Data items
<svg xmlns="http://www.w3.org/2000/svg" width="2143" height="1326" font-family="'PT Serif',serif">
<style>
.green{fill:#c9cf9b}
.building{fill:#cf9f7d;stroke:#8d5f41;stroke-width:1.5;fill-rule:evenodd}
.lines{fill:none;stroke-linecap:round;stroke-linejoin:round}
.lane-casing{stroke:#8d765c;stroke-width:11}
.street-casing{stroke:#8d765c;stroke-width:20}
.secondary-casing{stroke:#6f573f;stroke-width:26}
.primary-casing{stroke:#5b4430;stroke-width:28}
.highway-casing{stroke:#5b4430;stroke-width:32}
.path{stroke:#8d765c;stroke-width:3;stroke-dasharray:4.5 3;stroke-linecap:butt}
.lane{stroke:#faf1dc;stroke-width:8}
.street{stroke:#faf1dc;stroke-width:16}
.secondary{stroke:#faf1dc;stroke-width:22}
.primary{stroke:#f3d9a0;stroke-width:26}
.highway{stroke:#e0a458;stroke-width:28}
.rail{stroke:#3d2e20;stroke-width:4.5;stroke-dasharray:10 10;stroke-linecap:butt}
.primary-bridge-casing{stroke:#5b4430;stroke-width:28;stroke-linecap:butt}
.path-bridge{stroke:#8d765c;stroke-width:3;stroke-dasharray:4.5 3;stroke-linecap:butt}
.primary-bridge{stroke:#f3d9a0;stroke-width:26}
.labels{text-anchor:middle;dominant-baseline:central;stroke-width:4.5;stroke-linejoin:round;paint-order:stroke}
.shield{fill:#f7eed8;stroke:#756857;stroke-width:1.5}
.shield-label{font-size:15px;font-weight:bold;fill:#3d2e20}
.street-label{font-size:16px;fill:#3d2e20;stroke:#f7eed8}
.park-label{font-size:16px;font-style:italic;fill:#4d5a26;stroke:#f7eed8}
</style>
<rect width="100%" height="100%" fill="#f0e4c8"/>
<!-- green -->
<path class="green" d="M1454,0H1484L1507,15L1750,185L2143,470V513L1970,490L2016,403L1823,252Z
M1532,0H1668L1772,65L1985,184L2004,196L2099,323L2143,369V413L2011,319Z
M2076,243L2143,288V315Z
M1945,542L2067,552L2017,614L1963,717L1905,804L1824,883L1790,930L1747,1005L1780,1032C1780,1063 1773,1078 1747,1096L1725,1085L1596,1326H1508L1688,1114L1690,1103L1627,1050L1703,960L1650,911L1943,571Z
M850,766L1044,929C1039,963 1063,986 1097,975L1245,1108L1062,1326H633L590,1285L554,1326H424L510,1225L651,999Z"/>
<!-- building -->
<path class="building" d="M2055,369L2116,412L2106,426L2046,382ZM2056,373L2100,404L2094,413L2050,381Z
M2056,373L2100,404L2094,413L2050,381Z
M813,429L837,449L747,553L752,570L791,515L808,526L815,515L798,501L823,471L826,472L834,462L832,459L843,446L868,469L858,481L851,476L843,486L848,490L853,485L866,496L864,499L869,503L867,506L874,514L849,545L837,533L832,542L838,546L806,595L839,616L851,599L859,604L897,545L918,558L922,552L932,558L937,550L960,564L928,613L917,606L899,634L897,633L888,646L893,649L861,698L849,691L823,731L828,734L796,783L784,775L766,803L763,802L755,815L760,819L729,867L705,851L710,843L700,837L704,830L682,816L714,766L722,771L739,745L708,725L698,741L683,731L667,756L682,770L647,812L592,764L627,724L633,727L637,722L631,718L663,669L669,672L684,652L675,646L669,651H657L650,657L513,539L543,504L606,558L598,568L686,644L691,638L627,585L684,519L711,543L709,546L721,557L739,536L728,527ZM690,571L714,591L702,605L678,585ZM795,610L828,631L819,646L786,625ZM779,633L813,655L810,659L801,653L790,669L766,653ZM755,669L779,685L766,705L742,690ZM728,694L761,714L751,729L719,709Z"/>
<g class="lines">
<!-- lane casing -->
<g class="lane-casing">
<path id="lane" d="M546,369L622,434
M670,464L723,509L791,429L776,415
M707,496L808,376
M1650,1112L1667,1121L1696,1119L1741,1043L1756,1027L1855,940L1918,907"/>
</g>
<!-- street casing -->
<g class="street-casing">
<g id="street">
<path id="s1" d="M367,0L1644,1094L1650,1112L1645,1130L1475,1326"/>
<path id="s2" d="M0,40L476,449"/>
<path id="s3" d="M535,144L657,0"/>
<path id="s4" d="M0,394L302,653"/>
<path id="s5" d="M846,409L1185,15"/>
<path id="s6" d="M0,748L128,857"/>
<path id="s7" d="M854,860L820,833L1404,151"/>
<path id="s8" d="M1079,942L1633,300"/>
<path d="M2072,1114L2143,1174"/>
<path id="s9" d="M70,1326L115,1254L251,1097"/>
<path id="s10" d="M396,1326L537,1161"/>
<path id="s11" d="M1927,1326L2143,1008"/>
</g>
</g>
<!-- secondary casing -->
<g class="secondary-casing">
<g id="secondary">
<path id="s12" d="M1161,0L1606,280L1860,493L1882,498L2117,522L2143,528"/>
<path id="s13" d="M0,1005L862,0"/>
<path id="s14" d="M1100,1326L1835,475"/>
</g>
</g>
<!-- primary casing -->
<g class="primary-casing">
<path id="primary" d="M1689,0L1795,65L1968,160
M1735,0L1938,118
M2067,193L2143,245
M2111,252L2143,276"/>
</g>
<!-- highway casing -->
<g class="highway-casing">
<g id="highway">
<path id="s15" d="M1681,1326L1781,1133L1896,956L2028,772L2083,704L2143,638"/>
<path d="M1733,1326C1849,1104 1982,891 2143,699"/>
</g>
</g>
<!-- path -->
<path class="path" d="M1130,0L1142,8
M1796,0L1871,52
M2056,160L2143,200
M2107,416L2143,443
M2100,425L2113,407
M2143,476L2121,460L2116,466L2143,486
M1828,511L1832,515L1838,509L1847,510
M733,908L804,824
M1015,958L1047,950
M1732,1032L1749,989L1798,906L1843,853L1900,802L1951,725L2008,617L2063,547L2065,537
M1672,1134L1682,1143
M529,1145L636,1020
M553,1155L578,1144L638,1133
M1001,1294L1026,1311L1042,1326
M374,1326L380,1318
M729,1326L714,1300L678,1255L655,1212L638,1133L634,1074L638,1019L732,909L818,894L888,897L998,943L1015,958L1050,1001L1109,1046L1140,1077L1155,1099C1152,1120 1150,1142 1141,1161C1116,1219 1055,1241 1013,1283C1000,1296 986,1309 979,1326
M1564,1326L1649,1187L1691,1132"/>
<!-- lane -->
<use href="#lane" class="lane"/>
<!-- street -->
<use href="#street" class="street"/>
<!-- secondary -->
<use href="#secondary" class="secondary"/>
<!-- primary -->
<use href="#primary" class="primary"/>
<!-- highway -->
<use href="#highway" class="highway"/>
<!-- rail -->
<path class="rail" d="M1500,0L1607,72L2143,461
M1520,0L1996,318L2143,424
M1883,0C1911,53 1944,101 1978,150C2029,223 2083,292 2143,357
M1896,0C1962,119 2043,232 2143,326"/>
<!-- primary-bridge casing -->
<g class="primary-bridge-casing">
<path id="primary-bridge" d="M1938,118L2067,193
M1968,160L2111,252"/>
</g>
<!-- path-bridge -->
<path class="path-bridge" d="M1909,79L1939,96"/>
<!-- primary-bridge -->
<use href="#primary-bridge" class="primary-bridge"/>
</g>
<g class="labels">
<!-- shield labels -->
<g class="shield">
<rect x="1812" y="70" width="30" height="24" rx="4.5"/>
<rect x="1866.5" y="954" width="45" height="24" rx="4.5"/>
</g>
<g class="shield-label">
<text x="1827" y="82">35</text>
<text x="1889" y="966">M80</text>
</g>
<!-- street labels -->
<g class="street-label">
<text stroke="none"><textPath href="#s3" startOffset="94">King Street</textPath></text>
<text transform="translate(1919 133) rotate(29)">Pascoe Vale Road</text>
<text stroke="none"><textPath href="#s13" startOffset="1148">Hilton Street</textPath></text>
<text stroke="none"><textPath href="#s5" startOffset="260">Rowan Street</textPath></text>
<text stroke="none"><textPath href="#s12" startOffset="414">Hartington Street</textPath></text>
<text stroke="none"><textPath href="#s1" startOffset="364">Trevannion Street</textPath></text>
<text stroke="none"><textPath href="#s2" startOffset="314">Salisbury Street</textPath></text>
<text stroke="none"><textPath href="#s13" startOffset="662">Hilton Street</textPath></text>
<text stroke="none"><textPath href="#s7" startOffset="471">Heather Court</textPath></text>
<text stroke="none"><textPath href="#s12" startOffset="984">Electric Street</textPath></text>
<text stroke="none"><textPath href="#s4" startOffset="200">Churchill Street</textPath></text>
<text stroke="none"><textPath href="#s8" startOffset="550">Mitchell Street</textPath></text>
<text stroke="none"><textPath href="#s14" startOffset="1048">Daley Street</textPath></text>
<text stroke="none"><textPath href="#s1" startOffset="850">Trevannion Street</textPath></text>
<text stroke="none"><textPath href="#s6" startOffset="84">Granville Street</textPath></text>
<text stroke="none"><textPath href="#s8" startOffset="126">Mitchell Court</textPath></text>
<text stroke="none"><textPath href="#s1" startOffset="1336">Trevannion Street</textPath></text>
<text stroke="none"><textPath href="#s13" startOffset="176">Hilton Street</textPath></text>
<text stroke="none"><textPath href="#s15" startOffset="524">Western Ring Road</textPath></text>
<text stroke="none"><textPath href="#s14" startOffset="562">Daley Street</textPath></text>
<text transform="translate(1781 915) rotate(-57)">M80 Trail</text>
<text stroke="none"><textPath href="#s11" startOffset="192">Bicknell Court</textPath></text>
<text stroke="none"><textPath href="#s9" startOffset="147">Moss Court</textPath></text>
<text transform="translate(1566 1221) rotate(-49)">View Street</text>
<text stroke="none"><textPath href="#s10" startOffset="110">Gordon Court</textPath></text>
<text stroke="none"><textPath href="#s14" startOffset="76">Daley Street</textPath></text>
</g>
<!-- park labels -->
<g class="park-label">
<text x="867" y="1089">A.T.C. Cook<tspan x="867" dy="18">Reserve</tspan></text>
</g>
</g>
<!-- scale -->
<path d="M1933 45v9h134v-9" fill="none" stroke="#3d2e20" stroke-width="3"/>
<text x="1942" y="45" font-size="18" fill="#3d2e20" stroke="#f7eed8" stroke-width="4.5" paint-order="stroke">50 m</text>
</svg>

GOAL OF THE EXERCISE
If a line in the records holds the string "lines", copy it.

TASK RESPONSE
.lines{fill:none;stroke-linecap:round;stroke-linejoin:round}
<g class="lines">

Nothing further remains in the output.